New Zealand needs to step up the management of our response to the Covid-19 pandemic, which at times has verged on moronic.
Our bureaucrats and defence personnel have done a "so-so" job to step up the protections around our hermit kingdom. But it is a long way short of best practice.
Yesterday, Sir David Skegg — a renowned preventive medicine professor from Dunedin — said there was a high chance the country could go back up into level 2. This is off the back of warnings that transmission of the Covid-19 virus through the community remains a high risk.
It is also a risk at the border, where obviously the Kiwis returning to New Zealand must enter.
So too, for the Customs workers, hotel staff, bus drivers and others who must shepherd the returnees to their isolation hotels and look after them.
We've also had warnings from the Ministry of Health boss Dr Ashley Bloomfield to stock up on masks and learn how to apply them. Something he did not think necessary back in the early days of the pandemic when his then advice was, in my view, woefully ill-informed and frankly quite ignorant.
Then there is Health Minister Chris Hipkins, offering even more warnings that we have to be prepared to potentially move back from level 1 to level 2 in the event of a virus flare-up.
Why are these scare tactics occurring now? And not earlier?
The politicians kick off their election campaigns in earnest today.
The outgoing Government is issuing warnings aplenty.
But what have they really done to avert another flare-up — seriously?
Where is the investment in New Zealand's version of the Centres for Disease Control and Prevention (CDC) that the US has? The CDC has been pushed to one side by the US President during this crisis. But irrespective of Donald Trump's blundering, the institution lives and will come into play again in the future.
China also has an equivalent institution whose boss warned months ago that mask use was mandatory to protect citizens from virus transmission in pandemic times.
But even when those warnings were issued, the Ministry of Health — and Bloomfield — downplayed their efficacy. Frankly, this is more than dumb.
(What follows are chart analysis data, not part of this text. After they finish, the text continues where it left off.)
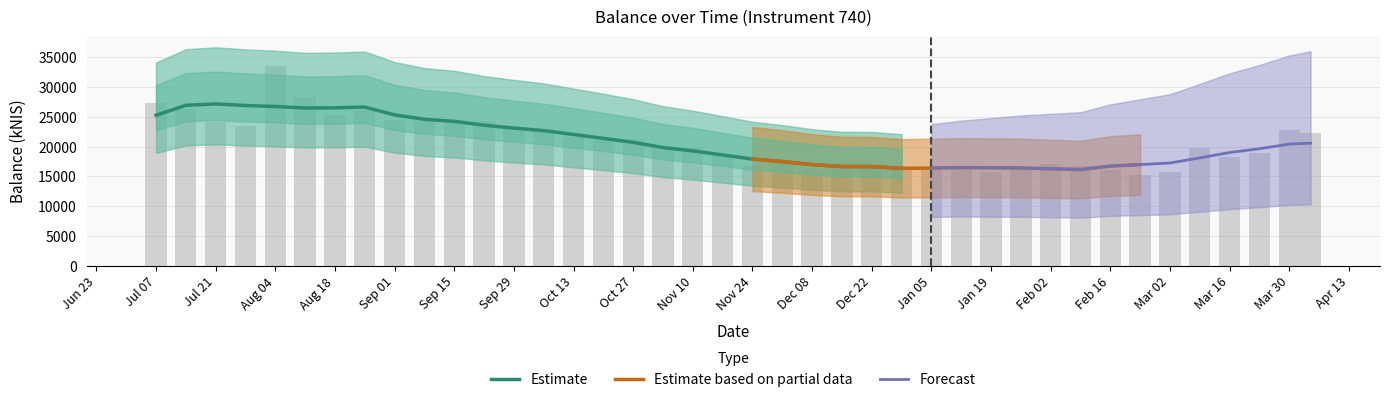

What is the change in value from 2022-12-29 to 2023-01-12?

+507.2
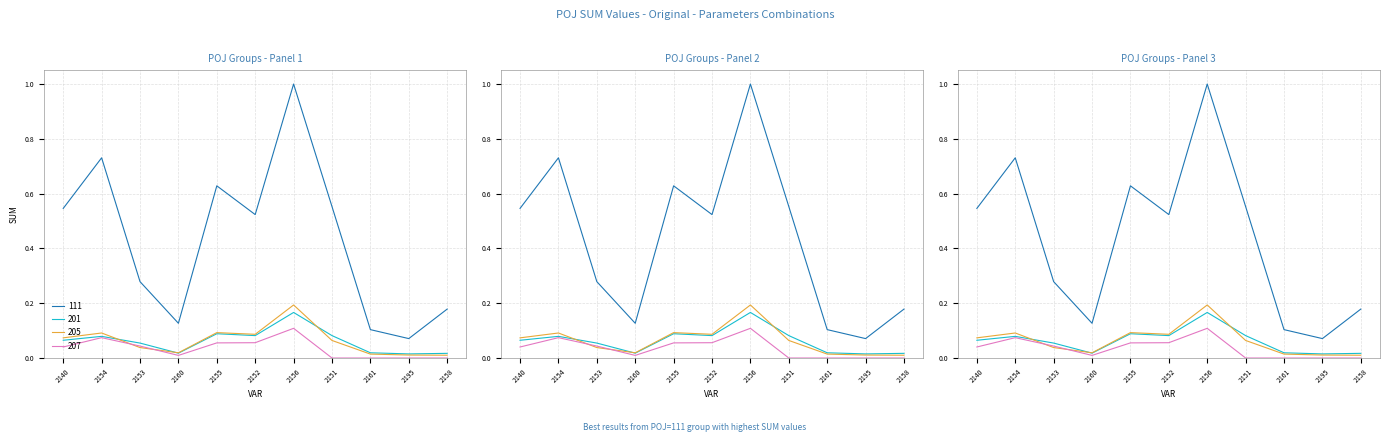

The value of 205 at 2153 is 0.0. True or false?

False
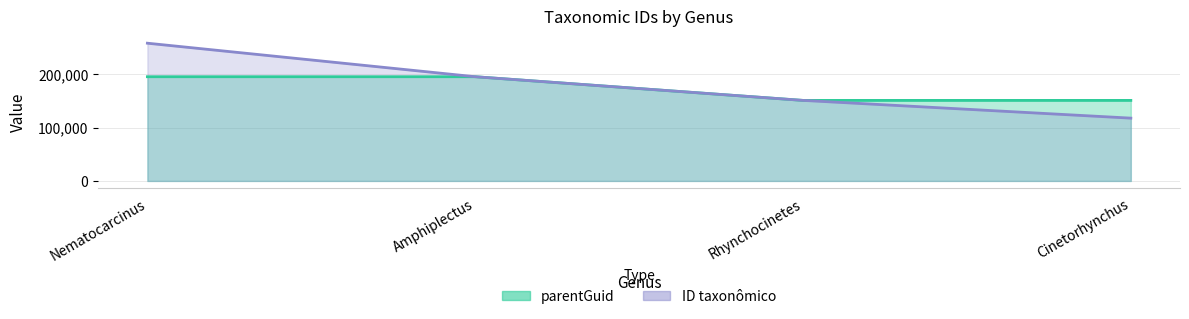

Is it true that the value at Nematocarcinus is 195050?

True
Earlier this week I interviewed former Prime Minister Helen Clark and former Prime Minister Sir John Key.
Both were of the view that New Zealand needed to invest in world-class border facilities, not only to quarantine returning Kiwis but also to allow New Zealand companies (at their cost) to bring in critical personnel across the border. Then quarantine them professionally so that business operations could be underpinned here. There are many businesses that are facing having to cut even more jobs if this does not occur.
Both Clark and Key were adamant that New Zealand needed to take measures to protect the export education sector and to a lesser extent tourism in the long-term interests of the New Zealand economy.
Clark also supported the need for an inquiry into this country's preparedness for dealing with the coronavirus pandemic.
It would look at how New Zealand did deal with it and any lessons for handling future pandemics.
There have been other urgent suggestions, including from Rob Fyfe who is the prime minister's business liaison for the pandemic. These include investing in an operational hub in Wellington to deal with the pandemic, appropriate testing and tracing.
This has yet to occur.
Until this Government — or the one that is elected after September 19 — backs the warnings with full-on investment in what really matters, the country remains at risk.